- Developer: Lankhor
- Publishers: Lankhor Ubi Soft (Amiga)
- Programmer: Daniel Macré
- Artist: Dominique Sablons ;
- Composer: André Bescond
- Platforms: Amiga, Atari ST, MS-DOS
- Release: WW: 1991;
- Genre: Racing
- Modes: Single-player, multiplayer

= Vroom (video game) =

1991 video game

Vroom is a 1991 racing game developed and published by Lankhor and programmed by Daniel Macré. It was first released in 1991 for the Atari ST and later for the Amiga and MS-DOS. A multiplayer version was later released along with an add-on pack containing more tracks.

== Gameplay ==
Vroom is a racing video game with a first-person perspective where the player takes on the role of a car. Players can choose one of six circuits and contains three modes; training, arcade and championship.

== Development ==
Vroom was programmed by Daniel Macré who started making video games more out of frustration because programming was not part of his responsibility anymore at work and released the first version of the game on the Sinclair QL in 1986. The game was made in six months. The game's title came from a French comic series Michel Vaillant. In 1993, Lankhor adapted the game on the Sega Genesis under FIA license under the title F1 and was published by Domark.

== Reception ==
Vroom has received positive reviews from critics praising the fast-paced and simple-yet-addictive gameplay. Amiga Computing said the fast-paced game had turned the reviewer into a "driving freak". Amiga Format wrote that the game was fast, fun, funky, and French. Meanwhile, The One For Amiga Games felt the game was both fast and fun, and an easy game to get into. Amiga Mania liked that the game was not overly complicated. Amiga Action confessed it was hard to fault the game. Amiga Power said the game was faster than F1 GP, more playable than Lotus Turbo Challenge 2, prettier than Outrun Europa, and with a sillier name than Super Hang-On. Nevertheless, the site acknowledged that the game was pitted against strong competition. Games-X wrote that the game was a great entry in an inexhaustible genre that kept getting better.

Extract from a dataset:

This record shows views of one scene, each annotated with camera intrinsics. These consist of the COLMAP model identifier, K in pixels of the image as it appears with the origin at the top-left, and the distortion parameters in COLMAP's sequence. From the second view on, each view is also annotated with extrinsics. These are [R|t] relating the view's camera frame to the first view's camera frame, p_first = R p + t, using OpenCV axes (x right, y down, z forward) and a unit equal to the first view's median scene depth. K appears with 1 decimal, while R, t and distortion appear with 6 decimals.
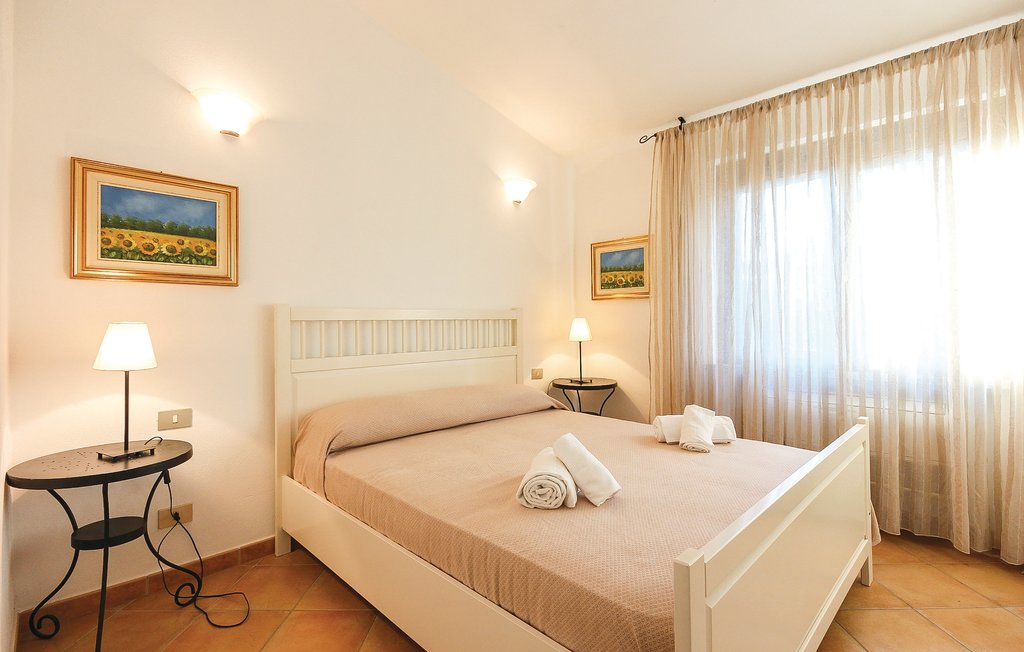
lens RADIAL K [[476.4, 0, 512.0], [0, 476.4, 326.0], [0, 0, 1]] dist [0.001887, 0.000063]
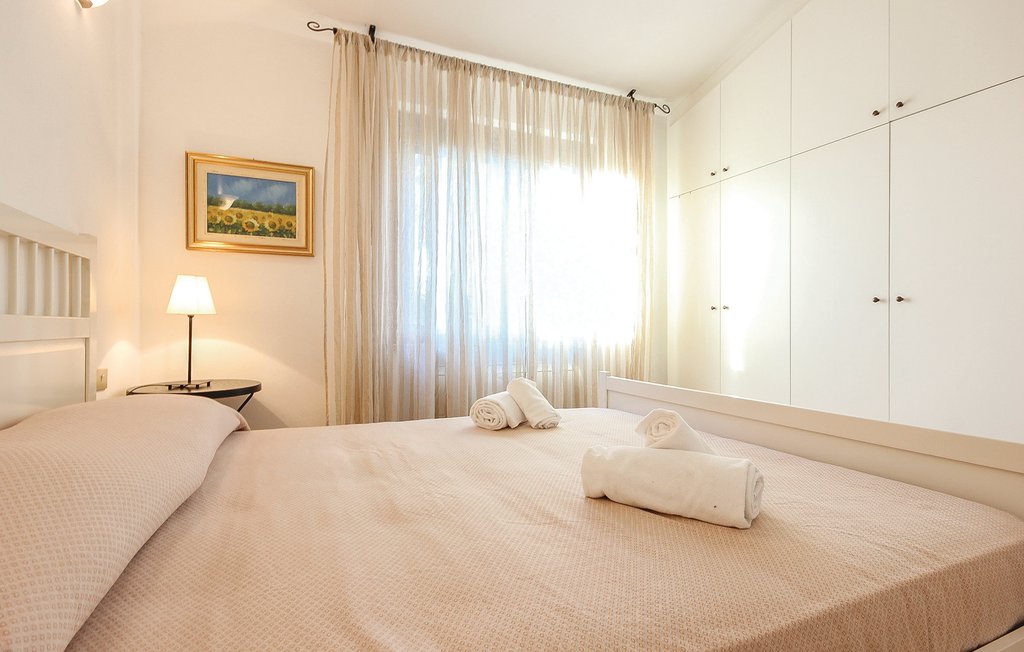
lens RADIAL K [[476.4, 0, 512.0], [0, 476.4, 326.0], [0, 0, 1]] dist [0.001887, 0.000063]
pose [[0.370030, -0.000888, 0.929019, -0.242556], [-0.010562, 0.999931, 0.005163, 0.036264], [-0.928960, -0.011723, 0.369995, 0.428511]]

On the contrary, CU Amiga felt the simple gameplay was the title's downfall. The game has won the Tilt d'or awards for sports simulation by Tilt magazine.

== Legacy ==
Vroom Multiplayer is a 1993 expansion pack of Vroom which the developers said that the expansion pack was fundamentally more beautiful than on Amiga or Atari ST. The expansion pack was completely independent of the other versions and has some new features such as multiplayer option. A single-player add-on titled Vroom Data Disk was released in 1992 for Amiga and Atari ST. The add-on adds six new circuits and the Atari ST version has joystick control option in competition mode.